This blog page is intended to raise the issues around Peak Oil and encourage debate in the Dereham area about these issues, how they will affect our local area, and how we should respond. Please do post any comments you have in reply to any blog entries posted here. Alternatively please e-mail; transitiondereham@googlemail.com

It must be stressed that Dereham is not (yet) a Transition Town. But through this blog it is hoped that a debate will be started that will lead Dereham towards engaging in the Transition process and that this blog will become a record as we engage in that process.

Thursday 22 May 2008

Letter printed in today's Dereham Times

My letter resopnding to last week's "Man of our Times" column by Ian Clarke is printed in today's paper on page 7 and is (almost) word for word as I wrote it. The Times editor has given my letter the heading "We can live without cars" which I'm not sure conveys what I wrote in quite the right way! But judge for yourselves.

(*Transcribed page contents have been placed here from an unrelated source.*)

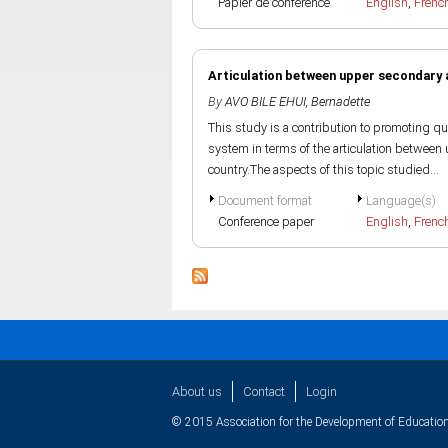
Papier de conference
English
,
Frenc
Articulation between upper secondary a
By
AVO BILE EHUI, Bernadette
This study is a contribution to promoting qua
system in terms of the articulation between
country.The aspects of this topic studied...
Document format
Language(s)
Conference paper
English
,
Frenc
About us
Contact
Login
© 2015 Association for the Development of Education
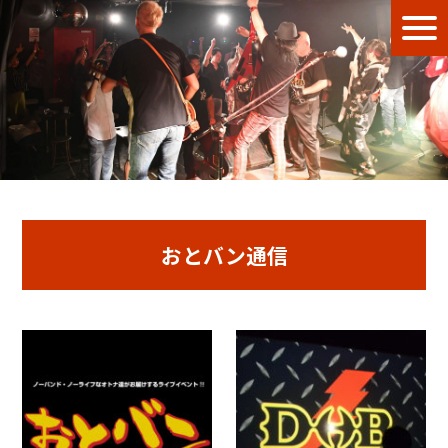
おとバン通信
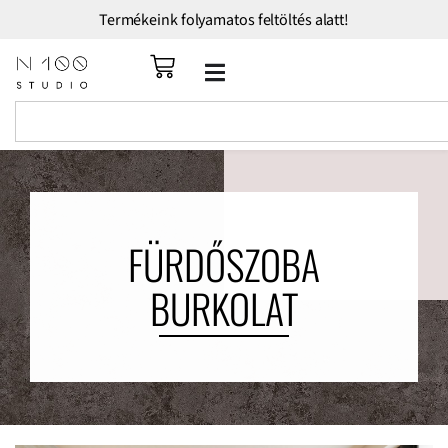
Termékeink folyamatos feltöltés alatt!
FÜRDŐSZOBA
BURKOLAT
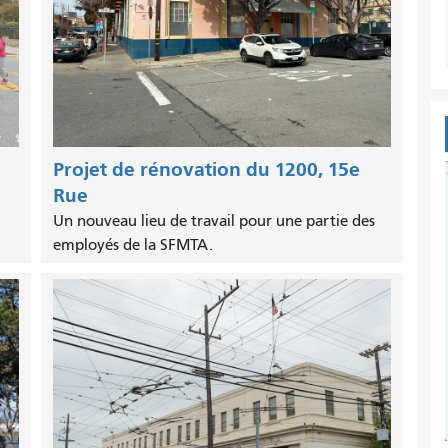
Projet de rénovation du 1200, 15e
Rue
Un nouveau lieu de travail pour une partie des
employés de la SFMTA.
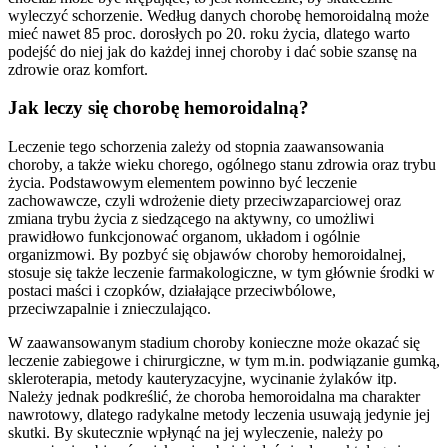
wyleczyć schorzenie. Według danych chorobę hemoroidalną może
mieć nawet 85 proc. dorosłych po 20. roku życia, dlatego warto
podejść do niej jak do każdej innej choroby i dać sobie szansę na
zdrowie oraz komfort.
Jak leczy się chorobę hemoroidalną?
Leczenie tego schorzenia zależy od stopnia zaawansowania
choroby, a także wieku chorego, ogólnego stanu zdrowia oraz trybu
życia. Podstawowym elementem powinno być leczenie
zachowawcze, czyli wdrożenie diety przeciwzaparciowej oraz
zmiana trybu życia z siedzącego na aktywny, co umożliwi
prawidłowo funkcjonować organom, układom i ogólnie
organizmowi. By pozbyć się objawów choroby hemoroidalnej,
stosuje się także leczenie farmakologiczne, w tym głównie środki w
postaci maści i czopków, działające przeciwbólowe,
przeciwzapalnie i znieczulająco.
W zaawansowanym stadium choroby konieczne może okazać się
leczenie zabiegowe i chirurgiczne, w tym m.in. podwiązanie gumką,
skleroterapia, metody kauteryzacyjne, wycinanie żylaków itp.
Należy jednak podkreślić, że choroba hemoroidalna ma charakter
nawrotowy, dlatego radykalne metody leczenia usuwają jedynie jej
skutki. By skutecznie wpłynąć na jej wyleczenie, należy po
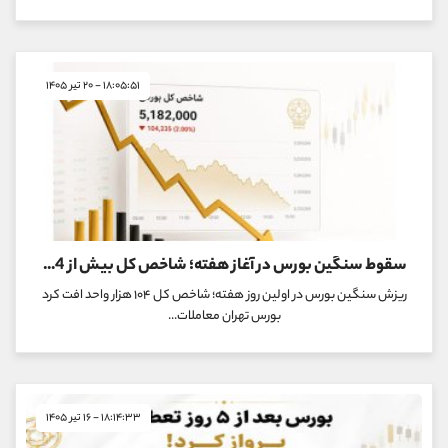
۱۸:۰۵:۵۱ - ۲۰ تیر ۱۴۰۵
سقوط سنگین بورس در آغاز هفته؛ شاخص کل بیش از 104 هزار واحد ریخت
ریزش سنگین بورس در اولین روز هفته؛ شاخص کل ۱۰۴ هزار واحد افت کرد
بورس تهران معاملات...
۱۸:۱۴:۳۳ - ۱۶ تیر ۱۴۰۵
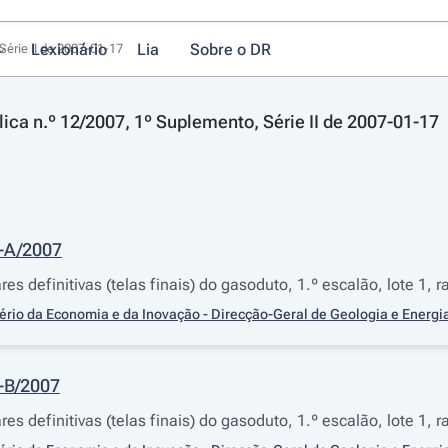
Lexionário
Lia
Sobre o DR
Série II de 2007-01-17
lica n.º 12/2007, 1º Suplemento, Série II de 2007-01-17
2-A/2007
res definitivas (telas finais) do gasoduto, 1.º escalão, lote 1
ério da Economia e da Inovação - Direcção-Geral de Geologia e Energi
2-B/2007
res definitivas (telas finais) do gasoduto, 1.º escalão, lote 1,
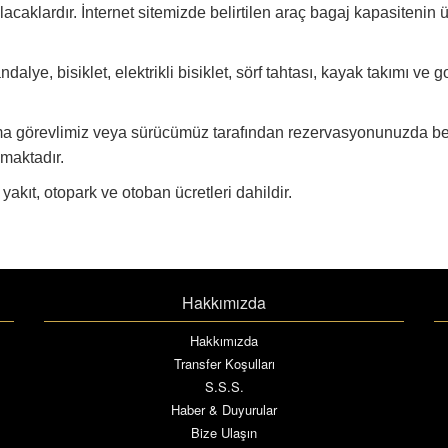
acaklardır. İnternet sitemizde belirtilen araç bagaj kapasitenin
lye, bisiklet, elektrikli bisiklet, sörf tahtası, kayak takımı ve go
ama görevlimiz veya sürücümüz tarafından rezervasyonunuzda bel
lmaktadır.
 yakıt, otopark ve otoban ücretleri dahildir.
Hakkımızda
Hakkımızda
Transfer Koşulları
S.S.S.
Haber & Duyurular
Bize Ulaşın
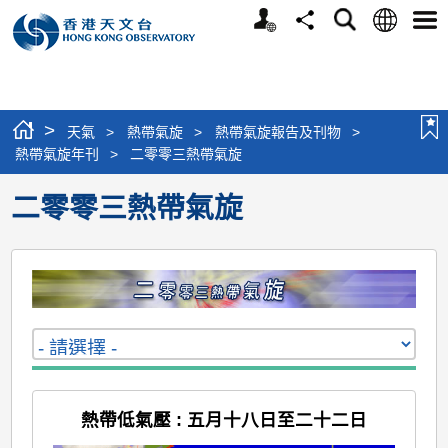
個
語
搜
分
選
人
言
尋
享
單
版
網
站
>
天氣
>
熱帶氣旋
>
熱帶氣旋報告及刊物
>
熱帶氣旋年刊
>
二零零三熱帶氣旋
二零零三熱帶氣旋
熱帶低氣壓 : 五月十八日至二十二日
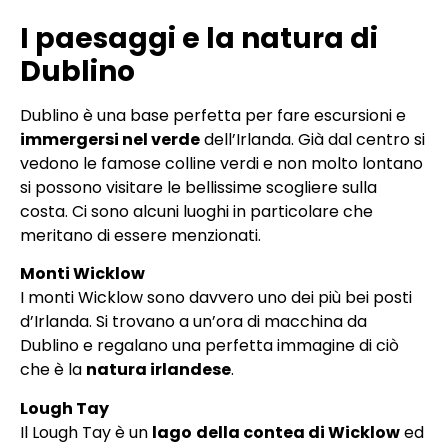
I paesaggi e la natura di
Dublino
Dublino è una base perfetta per fare escursioni e
immergersi nel verde
dell’Irlanda. Già dal centro si
vedono le famose colline verdi e non molto lontano
si possono visitare le bellissime scogliere sulla
costa. Ci sono alcuni luoghi in particolare che
meritano di essere menzionati.
Monti Wicklow
I monti Wicklow sono davvero uno dei più bei posti
d’Irlanda. Si trovano a un’ora di macchina da
Dublino e regalano una perfetta immagine di ciò
che è la
natura irlandese
.
Lough Tay
Il Lough Tay è un
lago
della contea di Wicklow
ed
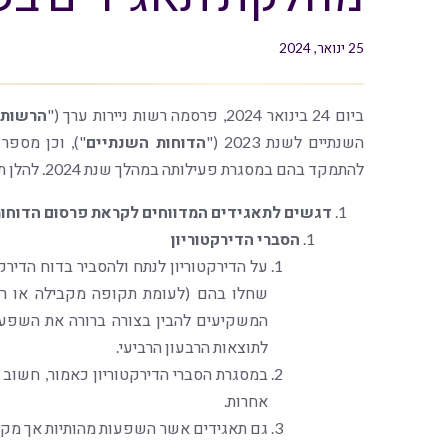
25 ינואר, 2024
ביום 24 בינואר 2024, פרסמה רשות ניירות ערך ("
הרשות
השנתיים לשנת 2023 ("
הדוחות השנתיים
"), וכן מספ
להתמקד בהם במסגרת פעילותה במהלך שנת 2024. להלן תיאור של חלק מהדגשים העיקריים:
דגשים לתאגידים המדווחים לקראת פרסום הדוחו
הסברי הדירקטוריון
על הדירקטוריון לנתח ולהסביר בדוח הדירקטור
שחלו בהם (לעומת תקופה מקבילה או רבע
המשקיעים להבין בצורה ברורה את השפעת
לתוצאות הרבעון הרביעי.
במסגרת הסברי הדירקטוריון כאמור, חשוב
אחרות.
גם תאגידים אשר השפעות מהותיות אך מקזז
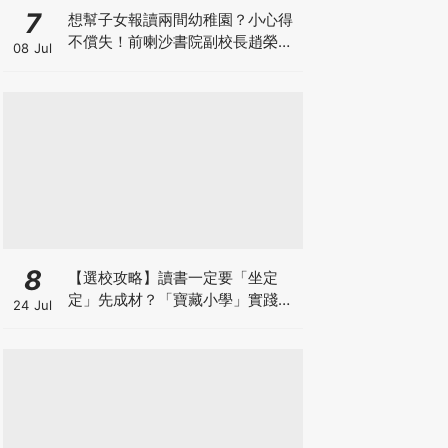
7
想幫子女報讀兩間幼稚園？小心得
不償失！前喇沙書院副校長趙榮
08 Jul
德：先問自己能否解決這3大問
題！
8
【選校攻略】讀書一定要「坐定
定」先成材？「寶藏小學」實踐動
24 Jul
靜循環激發孩子潛能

Below (in italics) is the full text of my letter as I wrote it;

"In response to Ian Clarke's column commenting on rising fuel prices (Dereham Times, 15th May 2008), I wish to draw readers attention to the fact that many experts believe that the global production of oil is now at its all-time peak and is beginning a terminal decline! Anyone who has any idea of economics will understand that this dwindling supply, coupled with continuing growth in demand for oil, both in the "West", and in rapidly developing countries like China and India, will inevitably drive fuel prices ever higher. And we can already see the knock-on consequences, for instance in spurring the dash for bio-fuels which is diverting agricultural land away from food production, thus adding to the global shortage of grain and driving the price of all our food higher while raising the spectre of famine across much of the globe.

As for the profits of oil companies like BP and Shell - it must be recognised that these increased profits are coming from their oil production operations, due to the rising global demand for oil outstripping the available supply and driving up the value of a scarce resource. They make relatively little money from the filling stations themselves! The other big beneficiary of fuel prices in the UK is the Treasury who impose high tax rates;
a) to try to discourage us from using our cars so much (although this doesn't appear to work as many journeys by car are unnecessary and could be done by other means), and
b) (in theory) to invest the money raised into much better public transport, and into local facilities so that people don't have to travel so far for the arts, recreation, and entertainment, etc (if this investment isn't happening then we should all be asking the Government why not?).


Fuel prices will inevitably continue their rapid rise, leading to very serious economic and social consequences for us all, unless we take urgent action to wean ourselves off our addiction to oil! But there are ways we can tackle this. The "Transition Towns" initiative, which began in Totnes, Devon, in September 2006, and now includes many places around the UK (including Norwich) and globally, sees communities looking to develop and implement "Energy Descent Action Plans" to reduce their use of fossil fuels like oil, with a focus on re-localising their economies - increasing local consumption of local produce, etc, and so reducing the need for oil powered transport and the exposure to rising fuel prices that that entails.

Lets all stop whining about the inevitable rising price of a diminishing resource and start working together to find ways of living without the need for a substance that is so destructive to our world. For anyone who saw the exhibition of old photos in Dereham Library from "Before the car was king", lets all start to imagine positively what our towns and villages will be like when "the car is no longer king"!!! And lets stop our NIMBY cries of objection to schemes like wind turbines, which will help us in our urgent need to cut our dependence on all fossil fuels."

Matt Walker

One other letter (by Raymond Mann) printed in today's Dereham Times argues that "pedestrians are more important than cars" and that if they were given more priority, instead of cars, then Dereham "could be a lovely shopping town". I couldn't agree more.